Here at the cusp of the year, at the high season of the ecclesiastical calendar, I find myself called to live in ordinary time. While I'm mostly severed from that circular calendar of purple, green and gold, I recognize that real faith isn't that of those who show up at Christmas and Easter, so much like the fans who drape themselves in black-and-gold only while the Saints win. It is the faith of ordinary time that is the most profound because it is the hardest to achieve and sustain. It requires that which has kept me from being profoundly religious all of my life: a willingness to surrender.
I think I need to surrender to New Orleans, to pay attention to living here comfortably because I think that is what will make my family more comfortable here. It means remebering that funny kind of hope I once wrote about, it means being more hopeful than angry or despairing. This little bit of surrender doesn't mean I won't find my way back here to rail against our bumbling politicians . I sat down to write inteinding a piece about the bright and hopeful mayor of Newark Cory Booker and contrasting him with You Know Who. Listen to to this NPR piece. It says it all about how ill served we are here.

Material supplied -
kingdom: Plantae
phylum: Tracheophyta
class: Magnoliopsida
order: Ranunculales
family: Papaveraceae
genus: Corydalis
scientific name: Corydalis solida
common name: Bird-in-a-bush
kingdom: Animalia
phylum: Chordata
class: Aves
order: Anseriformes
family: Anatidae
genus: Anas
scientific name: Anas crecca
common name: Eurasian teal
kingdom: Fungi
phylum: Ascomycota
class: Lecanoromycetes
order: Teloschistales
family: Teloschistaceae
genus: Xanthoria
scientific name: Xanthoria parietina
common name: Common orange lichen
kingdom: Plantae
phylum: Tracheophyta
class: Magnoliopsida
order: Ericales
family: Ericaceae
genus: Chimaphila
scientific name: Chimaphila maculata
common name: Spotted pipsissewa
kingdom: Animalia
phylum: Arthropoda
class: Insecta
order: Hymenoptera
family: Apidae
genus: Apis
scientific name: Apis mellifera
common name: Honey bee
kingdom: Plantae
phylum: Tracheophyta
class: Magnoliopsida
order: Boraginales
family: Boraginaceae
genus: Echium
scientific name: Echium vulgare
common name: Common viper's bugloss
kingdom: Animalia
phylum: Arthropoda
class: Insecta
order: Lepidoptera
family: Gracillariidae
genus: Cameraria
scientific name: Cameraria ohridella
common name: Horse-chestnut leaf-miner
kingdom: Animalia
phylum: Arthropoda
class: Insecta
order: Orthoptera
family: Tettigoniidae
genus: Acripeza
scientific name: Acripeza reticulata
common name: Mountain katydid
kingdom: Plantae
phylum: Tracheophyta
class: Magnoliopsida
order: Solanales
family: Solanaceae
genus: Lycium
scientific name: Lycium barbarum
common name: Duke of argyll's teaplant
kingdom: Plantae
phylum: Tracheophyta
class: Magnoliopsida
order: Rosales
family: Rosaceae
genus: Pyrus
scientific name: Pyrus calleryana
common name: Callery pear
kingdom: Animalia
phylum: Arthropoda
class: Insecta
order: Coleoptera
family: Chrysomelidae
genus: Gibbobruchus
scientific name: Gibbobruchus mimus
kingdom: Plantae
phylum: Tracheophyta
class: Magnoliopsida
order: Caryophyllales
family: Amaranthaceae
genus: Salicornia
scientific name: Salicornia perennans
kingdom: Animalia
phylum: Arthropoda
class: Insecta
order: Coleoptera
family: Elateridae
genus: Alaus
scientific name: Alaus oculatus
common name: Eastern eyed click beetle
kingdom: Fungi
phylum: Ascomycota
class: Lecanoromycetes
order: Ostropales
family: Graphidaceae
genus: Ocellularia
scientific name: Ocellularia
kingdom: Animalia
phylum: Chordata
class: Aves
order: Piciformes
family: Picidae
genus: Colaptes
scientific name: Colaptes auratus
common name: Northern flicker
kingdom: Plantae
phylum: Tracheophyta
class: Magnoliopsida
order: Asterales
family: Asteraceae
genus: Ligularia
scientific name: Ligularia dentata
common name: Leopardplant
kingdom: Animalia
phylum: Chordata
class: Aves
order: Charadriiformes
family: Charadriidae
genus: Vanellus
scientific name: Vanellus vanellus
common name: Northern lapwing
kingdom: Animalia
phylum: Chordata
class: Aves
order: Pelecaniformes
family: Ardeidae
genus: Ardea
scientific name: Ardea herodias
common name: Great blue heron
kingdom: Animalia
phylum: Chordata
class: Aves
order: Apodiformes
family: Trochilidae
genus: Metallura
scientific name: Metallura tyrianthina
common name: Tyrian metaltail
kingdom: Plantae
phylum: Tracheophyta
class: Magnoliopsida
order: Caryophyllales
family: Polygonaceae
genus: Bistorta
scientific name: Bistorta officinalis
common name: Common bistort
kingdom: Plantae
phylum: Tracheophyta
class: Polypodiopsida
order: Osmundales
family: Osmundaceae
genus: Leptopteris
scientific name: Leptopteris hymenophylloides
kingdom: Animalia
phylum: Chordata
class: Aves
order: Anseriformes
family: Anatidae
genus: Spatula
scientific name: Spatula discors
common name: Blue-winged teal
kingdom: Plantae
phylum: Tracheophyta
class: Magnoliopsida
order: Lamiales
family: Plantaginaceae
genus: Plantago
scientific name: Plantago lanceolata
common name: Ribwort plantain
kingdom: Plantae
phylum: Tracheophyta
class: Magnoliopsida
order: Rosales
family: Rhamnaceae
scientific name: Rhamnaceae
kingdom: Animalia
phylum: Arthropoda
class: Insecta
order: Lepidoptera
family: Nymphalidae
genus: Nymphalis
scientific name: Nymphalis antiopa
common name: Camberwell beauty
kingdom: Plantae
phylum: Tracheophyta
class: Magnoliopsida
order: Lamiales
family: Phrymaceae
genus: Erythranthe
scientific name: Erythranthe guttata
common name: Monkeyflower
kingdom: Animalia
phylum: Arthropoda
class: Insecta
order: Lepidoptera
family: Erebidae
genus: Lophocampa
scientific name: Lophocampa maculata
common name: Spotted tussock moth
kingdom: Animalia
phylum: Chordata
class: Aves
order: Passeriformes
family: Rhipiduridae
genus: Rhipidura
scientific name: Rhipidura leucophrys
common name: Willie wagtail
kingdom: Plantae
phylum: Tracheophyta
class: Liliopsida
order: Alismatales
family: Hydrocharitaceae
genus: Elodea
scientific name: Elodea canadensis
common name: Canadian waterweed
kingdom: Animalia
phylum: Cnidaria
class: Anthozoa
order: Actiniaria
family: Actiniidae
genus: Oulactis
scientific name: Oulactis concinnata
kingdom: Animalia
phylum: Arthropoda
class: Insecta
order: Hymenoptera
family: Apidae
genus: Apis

Exercise - In the text about living in New Orleans, which mayor did the writer first sit down to write about?

The solution - Cory Booker, the mayor of Newark.